En associant l'énergie du soleil à celle du vent, les navires de demain pourraient voguer à pleine puissance sans polluer, voire se transformer en centrales électriques.
Les océans de notre planète recèlent un potentiel énergétique infini, non seulement dans leurs profondeurs, mais aussi à leur surface, que les rayons du soleil frappent inlassablement. En deux heures, la Terre reçoit suffisamment d'énergie solaire pour subvenir aux besoins en électricité de toute l'humanité pendant un an. Cette manne énergétique intarissable et propre est en majorité accaparée par les mers, qui représentent 71 % de la surface du globe.
Pour sillonner les eaux bleues de manière écologique et fiable, sans être tributaire de la bonne volonté des vents, il existe donc une solution : équiper les bateaux de panneaux photovoltaïques. Les designers sont de plus en plus nombreux à le comprendre, qui imaginent des voiliers d'un nouveau genre, capables de capter aussi bien les alizés que l'énergie du soleil.
De nouvelles chimères ? Loin de là. Un navire a déjà prouvé la viabilité de cette idée : entre 2010 et 2012, le Tûranor PlanetSolar, un catamaran 100% solaire, sans voile, piloté par l'explorateur suisse Raphaël Domjan, a réussi à boucler un tour du monde sans émettre le moindre rejet de substance polluante.
Ce géant des mers, d'une envergure de 23 mètres pour une longueur de 35 mètres, est le plus grand bateau solaire au monde. Recouvert de panneaux photovoltaïques, il peut capter les rayons du soleil sur une surface de 512 mètres2.

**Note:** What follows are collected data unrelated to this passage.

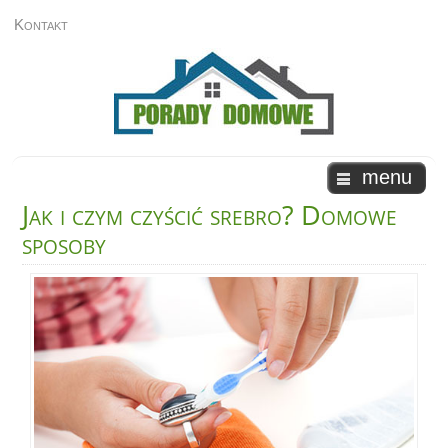
Kontakt
menu
Jak i czym czyścić srebro? Domowe
sposoby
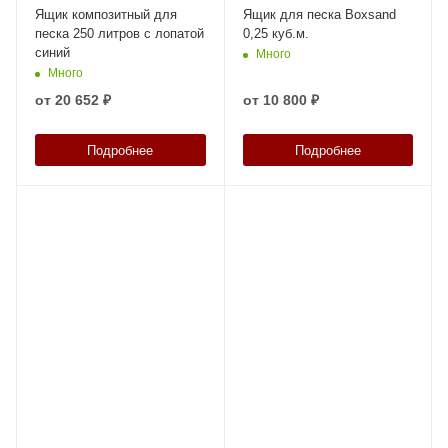
Ящик композитный для
Ящик для песка Boxsand
песка 250 литров с лопатой
0,25 куб.м.
синий
Много
Много
от
20 652 ₽
от
10 800 ₽
Подробнее
Подробнее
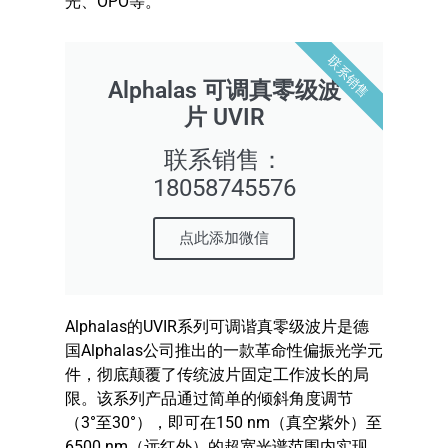
光、OPO等。
联系销售
Alphalas 可调真零级波
片 UVIR
联系销售：
18058745576
点此添加微信
Alphalas的UVIR系列可调谐真零级波片是德
国Alphalas公司推出的一款革命性偏振光学元
件，彻底颠覆了传统波片固定工作波长的局
限。该系列产品通过简单的倾斜角度调节
（3°至30°），即可在150 nm（真空紫外）至
6500 nm（远红外）的超宽光谱范围内实现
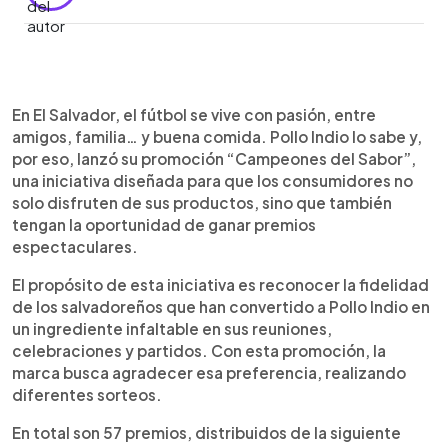
0:00
►
Escuchar artículo
En El Salvador, el fútbol se vive con pasión, entre
amigos, familia… y buena comida. Pollo Indio lo sabe y,
por eso, lanzó su promoción “Campeones del Sabor”,
una iniciativa diseñada para que los consumidores no
solo disfruten de sus productos, sino que también
tengan la oportunidad de ganar premios
espectaculares.
El propósito de esta iniciativa es reconocer la fidelidad
de los salvadoreños que han convertido a Pollo Indio en
un ingrediente infaltable en sus reuniones,
celebraciones y partidos. Con esta promoción, la
marca busca agradecer esa preferencia, realizando
diferentes sorteos.
En total son 57 premios, distribuidos de la siguiente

Le surplus d'électricité produit est stocké dans une énorme batterie de huit tonnes, située dans les flotteurs. «Le Tûranor dispose d'une capacité de stockage de 1 mégawatt/heure, détaille Pascal Goulpié, PDG et cofondateur de PlanetSolar, la société à l'origine du projet. Cela nous permet de naviguer trois jours sans soleil. » Le Tûranor peut ainsi soutenir une vitesse moyenne de 6 noeuds (11 km/h) en totale autonomie énergétique. Comme un symbole, il remontera la Seine en décembre prochain, lors de la conférence Paris Climat 2015 (COP 21). « Le bateau solaire concilie les avantages de deux types de navire: il est propre comme un voilier et fiable comme un bateau à moteur », se réjouit Pascal Goulpié.
Naviguer grâce à l'énergie solaire obligera toutefois les marins à changer quelques-unes de leurs habitudes. « C'est une nouvelle stratégie de navigation, relève Pascal Goulpié. Il faut trouver le soleil et modifier sa route en fonction de lui. » Si un navire solaire n'est plus dépendant de la force des vents pour déterminer sa route, il doit s'adapter à un autre impératif météorologique : progresser sous un ciel suffisamment dégagé pour recharger ses batteries.
C'est pourquoi le Tûranor dispose à son bord d'un logiciel de navigation qui calcule la route idéale en fonction des conditions météorologiques et des zones d'ensoleillement.
Trouver le soleil pourrait d'ailleurs devenir le principal objectif de ces bateaux d'un nouveau genre. Délaissant leur vocation de transport d'équipage, ces navires pourraient avoir comme unique fonction de produire de l'électricité grâce à l'énergie solaire.
C'est l'idée du concept Solar Sail Drone, inventé par le designer britannique Phil Pauley. Ce petit drone marin automatisé serait entièrement recouvert, sur sa coque et sur sa voile, de panneaux photovoltaïques.
En circulant sur les flots, il produirait également de l'énergie grâce à des turbines hydroélectriques. « Une fois sa batterie chargée, le Solar Sail Drone retourne à son port d'attache, où elle est remplacée », indique Phil Pauley. Une idée d'avenir pour produire de l'énergie 100 % renouvelable. Mais tous ces ambitieux projets ne sont pas près d'accoster dans les ports de plaisance. « Le marché des bateaux électrosolaires a encore du mal à décoller, admet Pascal Goulpié, mais ça va venir. » Bon vent !
En novembre 2014, au départ de la Route du Rhum (Saint-Malo - Pointe-à-Pitre), un des navires participants embarquait une drôle d'innovation : le Défi Martinique intégrait sur sa grand-voile des panneaux photovoltaïques capables de produire de l'électricité.
D'une surface totale de 6 m2, ces panneaux en fibre souple ont produit jusqu'à 1 kilowatt. Arrivé en dixième position, le navire, barré par Daniel Ecalard, a pu assurer ses besoins en électricité uniquement grâce à sa voile solaire, développée par la société française Solar Cloth System.